Mushrooms aren't only a good source of protein and medical aid, they're nature's natural rain maker. The natural cloud seeders release spores that promote rain drops and in turn may promote rain.
Apparently there is an unknown feedback system, as published in the medical journal PLOS ONE, that rain stimulates growth of plants and other flora such as mushrooms. In turn, the fertile adult mushroom releases spores that can promote downpour.
Senior Author Nicholas Money of Miami University's Biology Department confirms that there is evidence of water droplets on the mushroom's surface. This is only unique to mushrooms, in nature.
These non-pollutant spores are discharged from the mushroom's gills by rapid displacement of fluid on mushroom cell surfaces and the internal stimulation of the mushroom's sugar production.

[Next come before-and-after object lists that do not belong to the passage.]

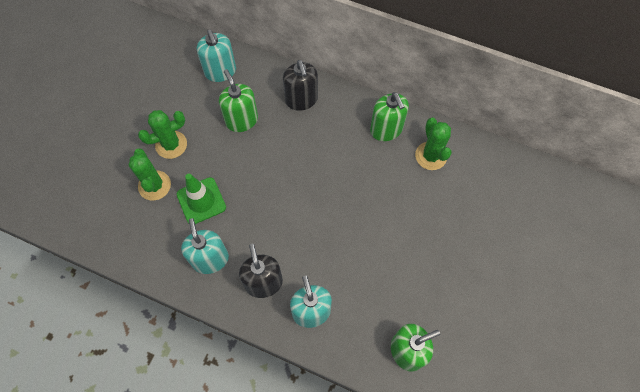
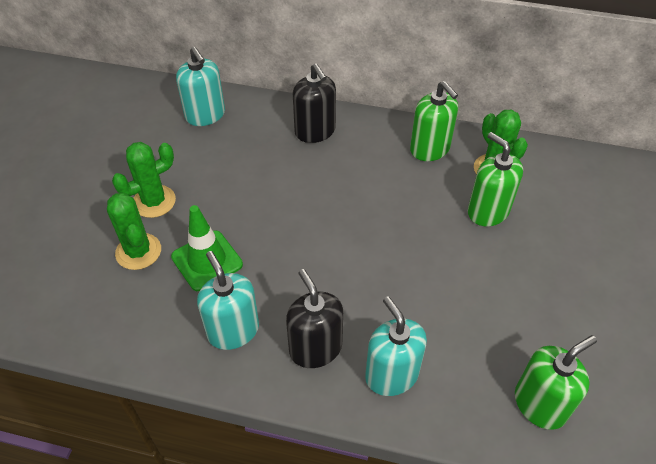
camera: 10 degrees left, 15 degrees down
(242, 120) = (243, 162): green soap dispenser -> green soap dispenser (488, 211)

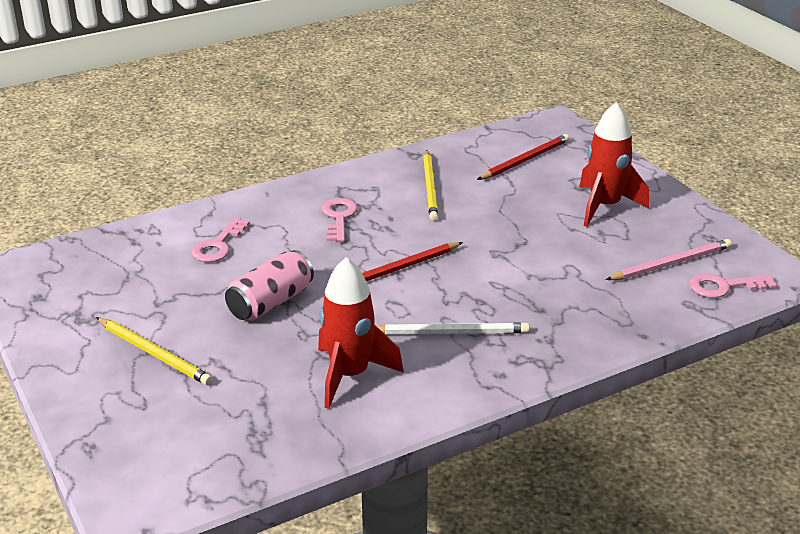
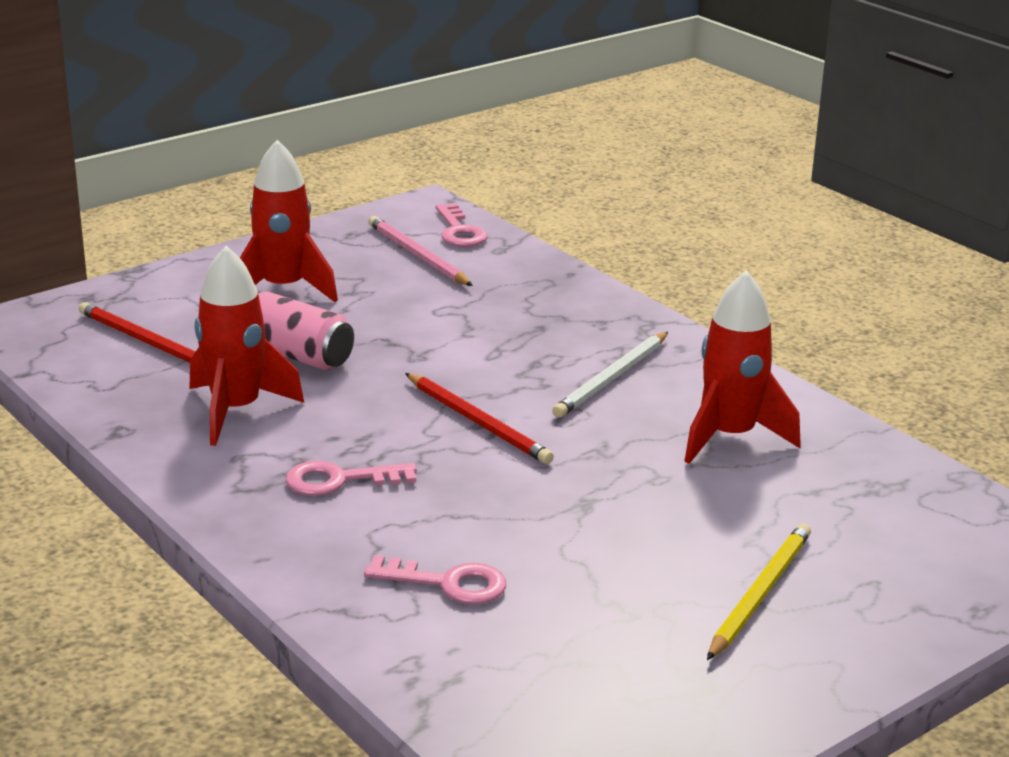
camera: 100 degrees left, 5 degrees down
(270, 302) = (594, 512): pink can -> pink can (295, 355)
(430, 187) = (236, 411): yellow pencil -> red rocket
(451, 332) = (611, 378): white pencil -> white pencil turned 135 degrees counterclockwise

A catapult mechanism shoots the moist spores in the air and the liquid in it evaporates. In the now humid air, the scientists have discovered with the use of an electron microscope that the droplets have become larger drops of water that can become rainclouds. Any type of fungi can do this.
Though it predicts a possibility for an alternative water source, that doesn't mean we should start planting mushrooms everywhere to make it rain and relieve drought, Money said. "Nature works best if we leave her alone... The problem starts when we cut down too many trees..." If we cut down too many trees then the environmental factors that contribute to the growth of mushrooms are in danger.
Mushrooms can't survive without forests. Mushrooms survive on decomposing plant tissues and by recycling the forests' nutrients.
Lynne Boddy of the Cardiff School of Biosciences told Discovery that "Fungi are absolutely crucial to the functioning of forests and other terrestrial ecosystems."
This will make you think twice when the mushroom salad you're eating supplies your body with its nutrients.